## [Assignment]
Copy the text of all the items below verbatim, line by line, and leave out the pictures.

*** Begin section ***

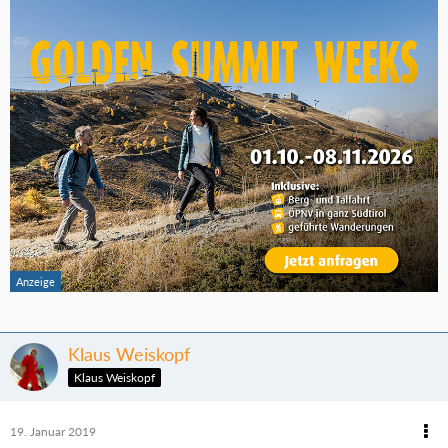
Klaus Weiskopf
Klaus Weiskopf
19. Januar 2019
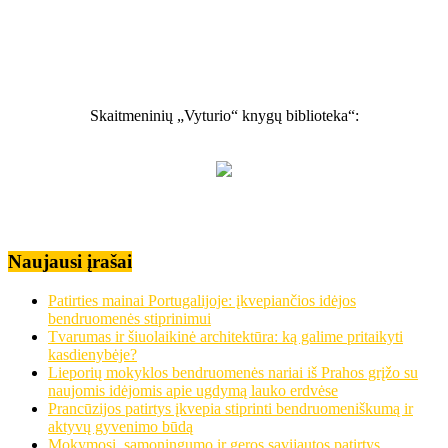
Skaitmeninių „Vyturio“ knygų biblioteka“:
Naujausi įrašai
Patirties mainai Portugalijoje: įkvepiančios idėjos
bendruomenės stiprinimui
Tvarumas ir šiuolaikinė architektūra: ką galime pritaikyti
kasdienybėje?
Lieporių mokyklos bendruomenės nariai iš Prahos grįžo su
naujomis idėjomis apie ugdymą lauko erdvėse
Prancūzijos patirtys įkvepia stiprinti bendruomeniškumą ir
aktyvų gyvenimo būdą
Mokymosi, sąmoningumo ir geros savijautos patirtys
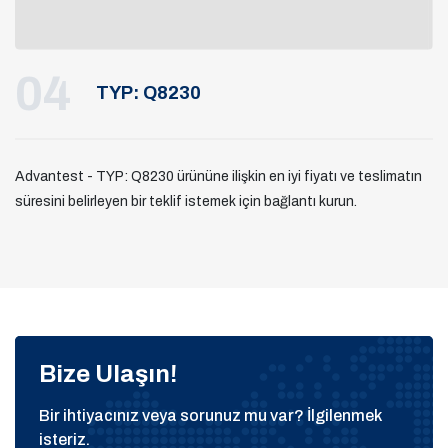
04
TYP: Q8230
Advantest - TYP: Q8230 ürününe ilişkin en iyi fiyatı ve teslimatın
süresini belirleyen bir teklif istemek için bağlantı kurun.
Bize Ulaşın!
Bir ihtiyacınız veya sorunuz mu var? İlgilenmek
isteriz.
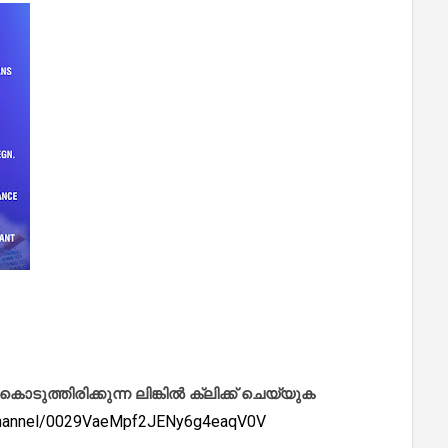
ത്തിരിക്കുന്ന ലിങ്കിൽ ക്ലിക്ക് ചെയ്യുക
/channel/0029VaeMpf2JENy6g4eaqV0V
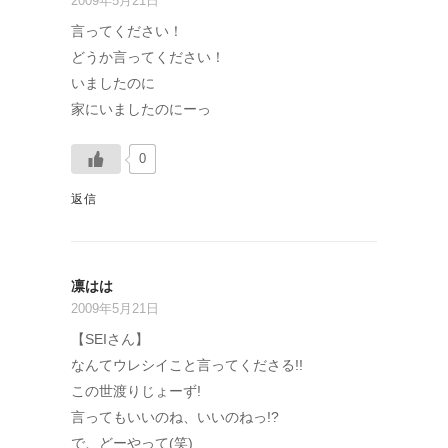
2009年5月21日
言ってください！
どうか言ってください！
いましたのに
家にいましたのにーっ
0
返信
凛はは
2009年5月21日
【SEIさん】
なんてウレシイこと言ってくださる!!
この世渡りじょーず!
言ってもいいのね、いいのねっ!?
で、どーやって(笑)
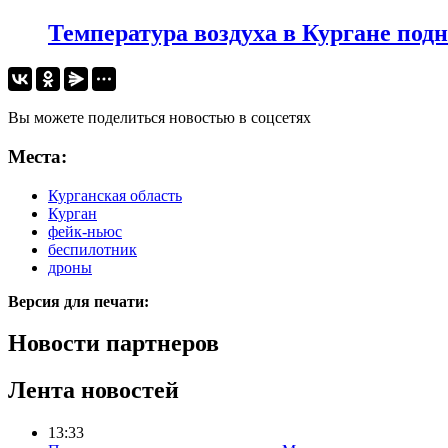
Температура воздуха в Кургане подн
Вы можете поделиться новостью в соцсетях
Места:
Курганская область
Курган
фейк-ньюс
беспилотник
дроны
Версия для печати:
Новости партнеров
Лента новостей
13:33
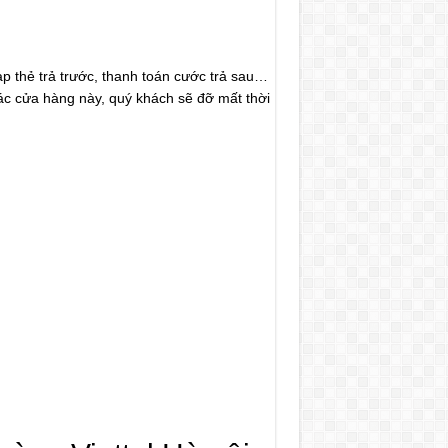
ạp thẻ trả trước, thanh toán cước trả sau…
ác cửa hàng này, quý khách sẽ đỡ mất thời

*** End section ***

## [Response]
Klaus Weiskopf
Klaus Weiskopf
19. Januar 2019
Skaitmeninių „Vyturio“ knygų biblioteka“:
Naujausi įrašai
Patirties mainai Portugalijoje: įkvepiančios idėjos
bendruomenės stiprinimui
Tvarumas ir šiuolaikinė architektūra: ką galime pritaikyti
kasdienybėje?
Lieporių mokyklos bendruomenės nariai iš Prahos grįžo su
naujomis idėjomis apie ugdymą lauko erdvėse
Prancūzijos patirtys įkvepia stiprinti bendruomeniškumą ir
aktyvų gyvenimo būdą
Mokymosi, sąmoningumo ir geros savijautos patirtys
04
TYP: Q8230
Advantest - TYP: Q8230 ürününe ilişkin en iyi fiyatı ve teslimatın
süresini belirleyen bir teklif istemek için bağlantı kurun.
Bize Ulaşın!
Bir ihtiyacınız veya sorunuz mu var? İlgilenmek
isteriz.
ത്തിരിക്കുന്ന ലിങ്കിൽ ക്ലിക്ക് ചെയ്യുക
/channel/0029VaeMpf2JENy6g4eaqV0V
2009年5月21日
言ってください！
どうか言ってください！
いましたのに
家にいましたのにーっ
0
返信
凛はは
2009年5月21日
【SEIさん】
なんてウレシイこと言ってくださる!!
この世渡りじょーず!
言ってもいいのね、いいのねっ!?
で、どーやって(笑)
Температура воздуха в Кургане подн
Вы можете поделиться новостью в соцсетях
Места:
Курганская область
Курган
фейк-ньюс
беспилотник
дроны
Версия для печати:
Новости партнеров
Лента новостей
13:33
ạp thẻ trả trước, thanh toán cước trả sau…
ác cửa hàng này, quý khách sẽ đỡ mất thời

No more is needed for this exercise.